→ QUOTED TEXT
★ ★ ★ ★
Post Number: 22
|Posted on Saturday, 03 July, 2010 - 09:11: |
The leaf springs on my MK6 Bentley need closer inspection as they are not 'springing'. The rear of the car is tight and it would appear a leaf has broken on NS.
I am considering removing the springs myself, looking for advise on the do's and donts and the order to follow when removing the springs fron the car.
Post Number: 1257
|Posted on Saturday, 03 July, 2010 - 09:30: |
Gosh Mark I pulled the whole rear end off the chassis of my Silver Dawn over 30 years ago. My first reaction to your comment about stiffness was to check your chassis lube system. The rear, being furthest away from the pump in the engine compartment, is always the first area to have trouble.
I suggest you get yourself a roll of butchers' paper, spread it on the garage floor and pump the chassis lubrication pedal lots of times then go to bed. Next morning you should have nice big spots to tell you what's getting it and what's not! If you find the rear is minus spots or at best just a few, tackle each outlet one at a time. Unscrew the pipe nipple at the restrictor end and pump. Oil should come out! Put the restrictor on the pipe and pump and see if oil comes out. If it doesn't the restrictor is blocked. If it is not blocked then crud has got into the oilways in the mechanism and blocked the oil channels. The shackels and pins on these cars are famous for that.
Getting the springs off is no big deal since they don't need a spreader. If the front shackle is seized take off the whole front assembly and stand the lot in a bucket of WD40 for a week or so. Use lots of the same on the U bolt nuts. If you snap one of those off you could have trouble finding a replacement these days.
I assume you have checked the shock absorbers. I have seen these allowed to run dry and seize.
It's all good clean fun!
★ ★ ★ ★
→ EXTRACTED ENTRIES
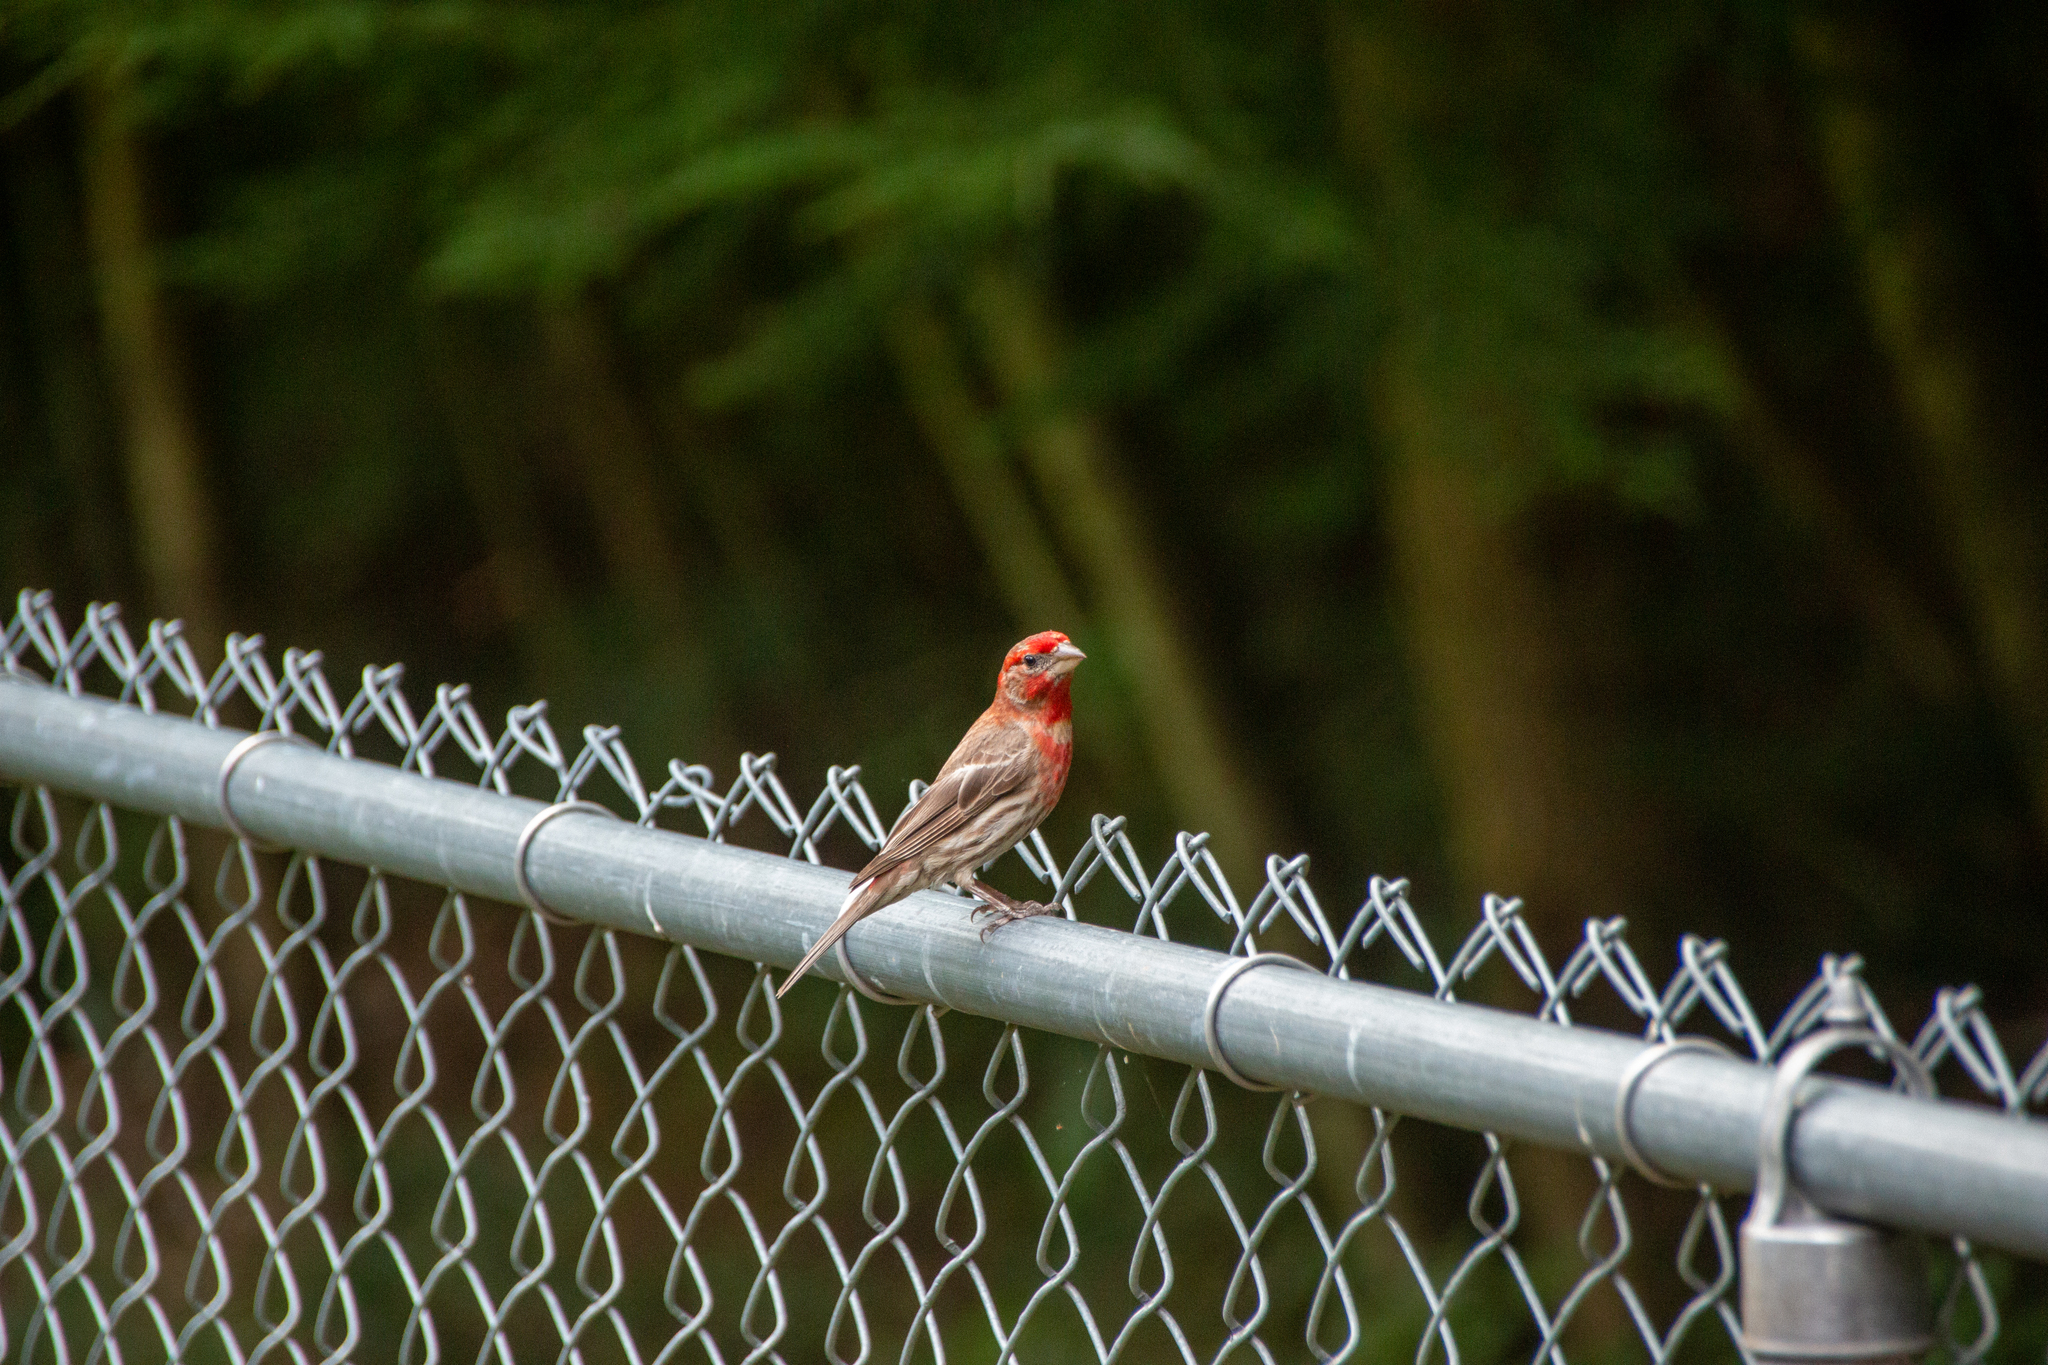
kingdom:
★ ★ ★ ★
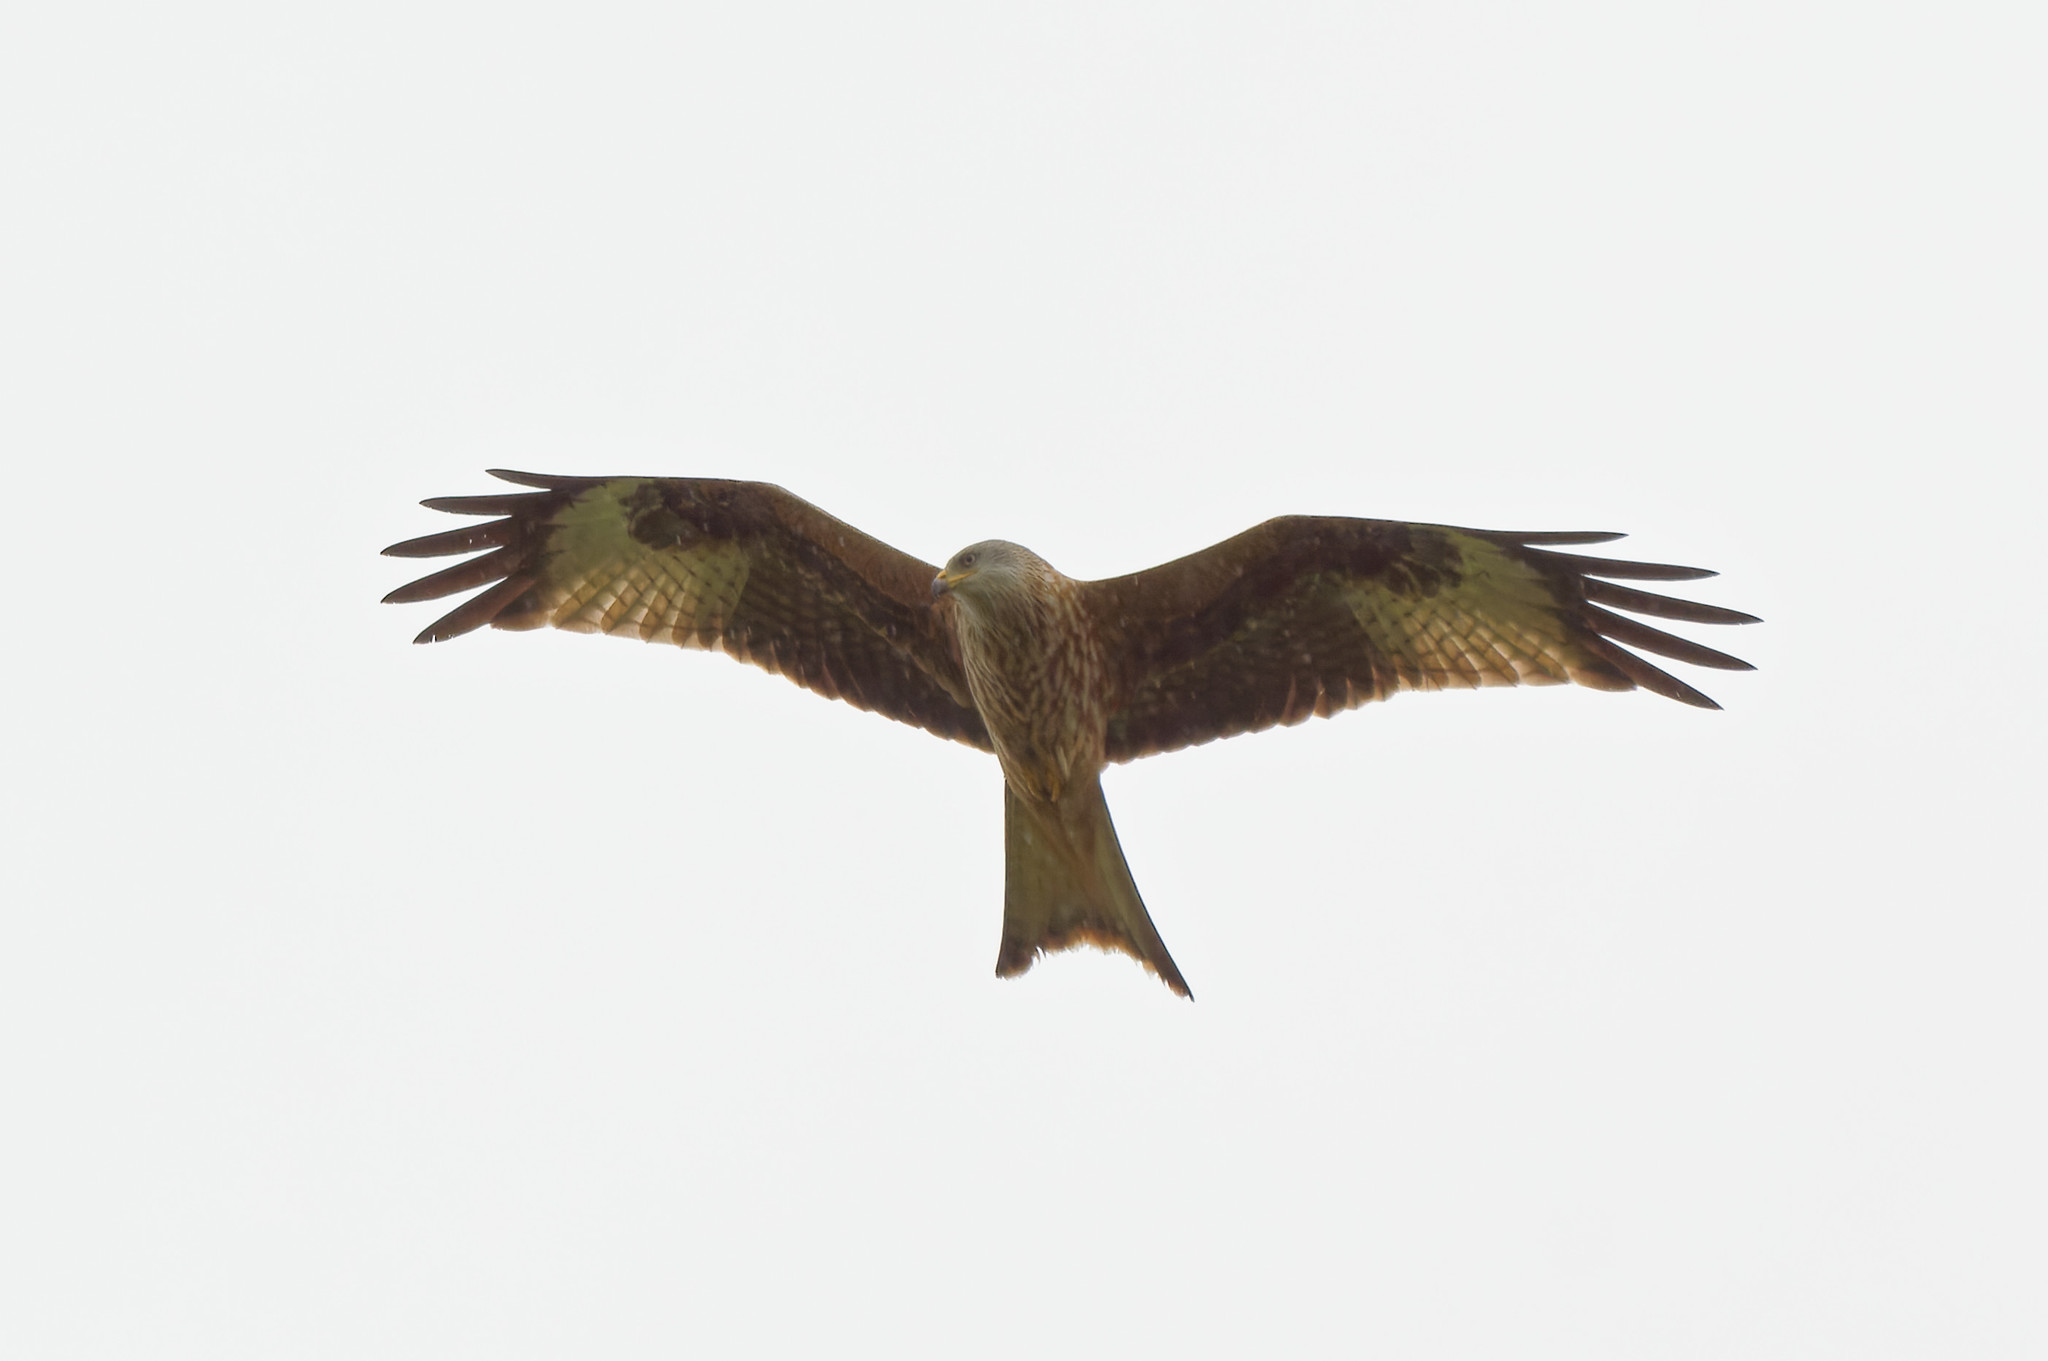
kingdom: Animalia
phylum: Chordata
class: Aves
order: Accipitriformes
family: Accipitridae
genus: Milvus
★ ★ ★ ★
→ TASK GOAL
Write the next part of the forum thread about removing the rear leaf springs on a Bentley, picking up after its last post. The data has nothing to do with the forum thread.

→ OUTPUT FOR THIS EXERCISE
Post Number: 82
|Posted on Saturday, 03 July, 2010 - 09:43: |
Have look at the "Oil or Grease" topic earlier in this forum.
Post Number: 23
|Posted on Saturday, 03 July, 2010 - 09:45: |
Yes Bill the chassis lube was a part of the problem which I have rectified and yes it made a mess everywhere. I was amazed as you suggested how long it takes to reach the rear using the foot pump. Its a timely reminder to us all to ensure the lube is finding its way to the rear shackles.
Should the spring be supported at the U bolts as I am thinking this will release suddenly as the nuts are removed? Do the U bolts get released first?
Post Number: 33
|Posted on Saturday, 03 July, 2010 - 14:46: |
I have just had the springs on my MK 6 special re set. The difference in cost for me to disasemble and take the springs to the spring works and them doing it all was only Aus$90 so I elected to let them do all the work!!
Post Number: 2165
|Posted on Saturday, 03 July, 2010 - 17:22: |
Could you let us know who reset them, so I may add them to the list (see earlier threads)?
Post Number: 24
|Posted on Sunday, 04 July, 2010 - 11:41: |
Oil and Grease was very informative however I am still none the wiser on 'the how to' lol. The thread has alerted me to the step in the process before the leaf springs are removed. }
Post Number: 34
|Posted on Sunday, 04 July, 2010 - 17:33: |
This is the company I used,
Northcoast Suspension & Springworks
6 Rawlins Circuit, Kunda Park
Phone: 07 5445 3533 Fax: 07 5445 5077
They reset the rear springs, They recommended adding another leaf but when it came to the crunch there were no 5" springs in Aus. Have temporarily installed a 4.5" leaf.
The whole job cost $385.
The handling of the car has been transformed as previously the axle was making frequent contact with the bump stop due to the sagging springs
Post Number: 2166
|Posted on Sunday, 04 July, 2010 - 18:31: |
Thank you Mark. The outfit seems to do everything, with the emphasis on 4WDs predictable for the Sunshine Coast and Hervey Bay districts.
The others which are a good lead are custom trailer builders, such as Southern Cross Trailers (1300 780 317, Penrith NSW, and with agents all over the country).
www.southern-cross-trailers.com.au and truck carbody builders. I’m starting a database. Lovells no longer do their own spring manufacturing, but I have a list of their subbies.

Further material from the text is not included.